Although stomach acid is negatively viewed since it causes heartburn, acid reflux symptoms, and other painful conditions, its presence is also necessary to digest food and to act as a first defense against viruses, bacteria, and other harmful organisms entering your body through your mouth. Therefore by reducing stomach acid, heartburn drugs are also reducing one of the body’s defense mechanisms against germs that cause pneumonia.
We can now add low magnesium levels to the growing list of side effects caused by Proton Pump Inhibitors like Nexium, Prilosec, Prevacid, and Protonix.

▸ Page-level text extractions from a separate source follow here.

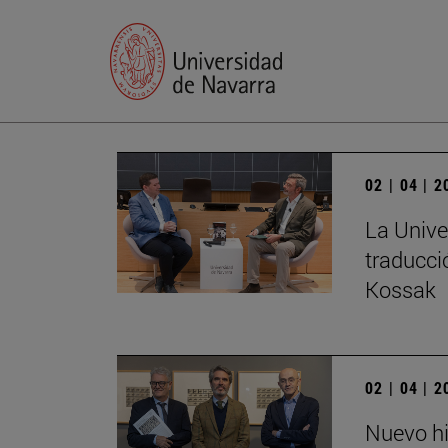
02 | 04 | 
La Unive
traducci
Kossak
02 | 04 | 
Nuevo hi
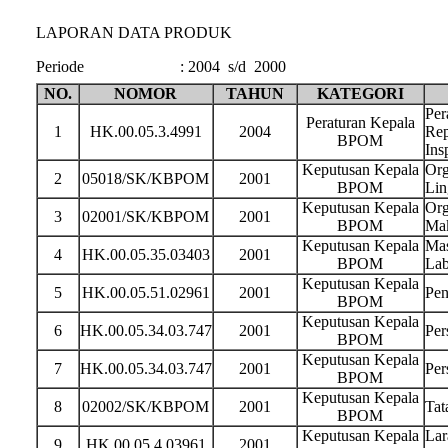
LAPORAN DATA PRODUK
Periode
:
2004 s/d 2000
NO.
NOMOR
TAHUN
KATEGORI
Per
Peraturan Kepala
1
HK.00.05.3.4991
2004
Rep
BPOM
Ins
Keputusan Kepala
Org
2
05018/SK/KBPOM
2001
BPOM
Lin
Keputusan Kepala
Org
3
02001/SK/KBPOM
2001
BPOM
Ma
Keputusan Kepala
Mas
4
HK.00.05.35.03403
2001
BPOM
Lab
Keputusan Kepala
5
HK.00.05.51.02961
2001
Pen
BPOM
Keputusan Kepala
6
HK.00.05.34.03.747
2001
Per
BPOM
Keputusan Kepala
7
HK.00.05.34.03.747
2001
Per
BPOM
Keputusan Kepala
8
02002/SK/KBPOM
2001
Tat
BPOM
Keputusan Kepala
Lar
9
HK.00.05.4.03961
2001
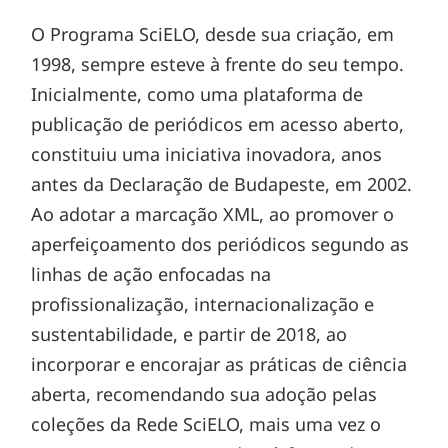
O Programa SciELO, desde sua criação, em
1998, sempre esteve à frente do seu tempo.
Inicialmente, como uma plataforma de
publicação de periódicos em acesso aberto,
constituiu uma iniciativa inovadora, anos
antes da Declaração de Budapeste, em 2002.
Ao adotar a marcação XML, ao promover o
aperfeiçoamento dos periódicos segundo as
linhas de ação enfocadas na
profissionalização, internacionalização e
sustentabilidade, e partir de 2018, ao
incorporar e encorajar as práticas de ciência
aberta, recomendando sua adoção pelas
coleções da Rede SciELO, mais uma vez o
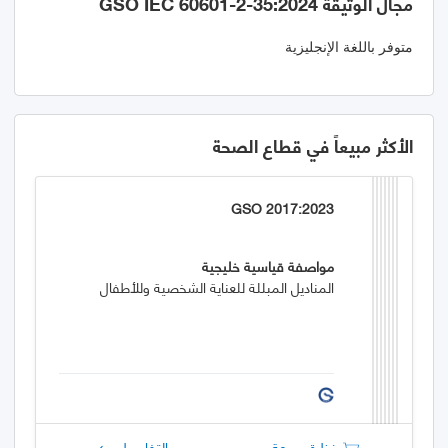
مجال الوثيقة GSO IEC 60601-2-35:2024
متوفر باللغة الإنجليزية
الأكثر مبيعاً في قطاع الصحة
GSO 2017:2023
مواصفة قياسية خليجية
المناديل المبللة للعناية الشخصية وللأطفال
نظرة سريعة
التفاصيل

While low magnesium levels, called “hypomagnesemia”, may not seem like a serious condition, it can lead to muscle spasm, irregular heartbeat, and convulsions or seizures. The FDA is recommending that doctors monitor patients’ magnesium levels for those taking PPIs for longer than one year. Furthermore, the FDA has advised that magnesium supplements may not be helpful in many cases, and PPI treatment should be stopped entirely.
Studies have shown that these drugs actually induce the symptoms they were prescribed to treat. In other words, some patients who have low magnesium levels caused by PPIs, who cannot be helped by magnesium supplements, may not be able to stop taking these drugs because stopping would induce even worse heartburn symptoms.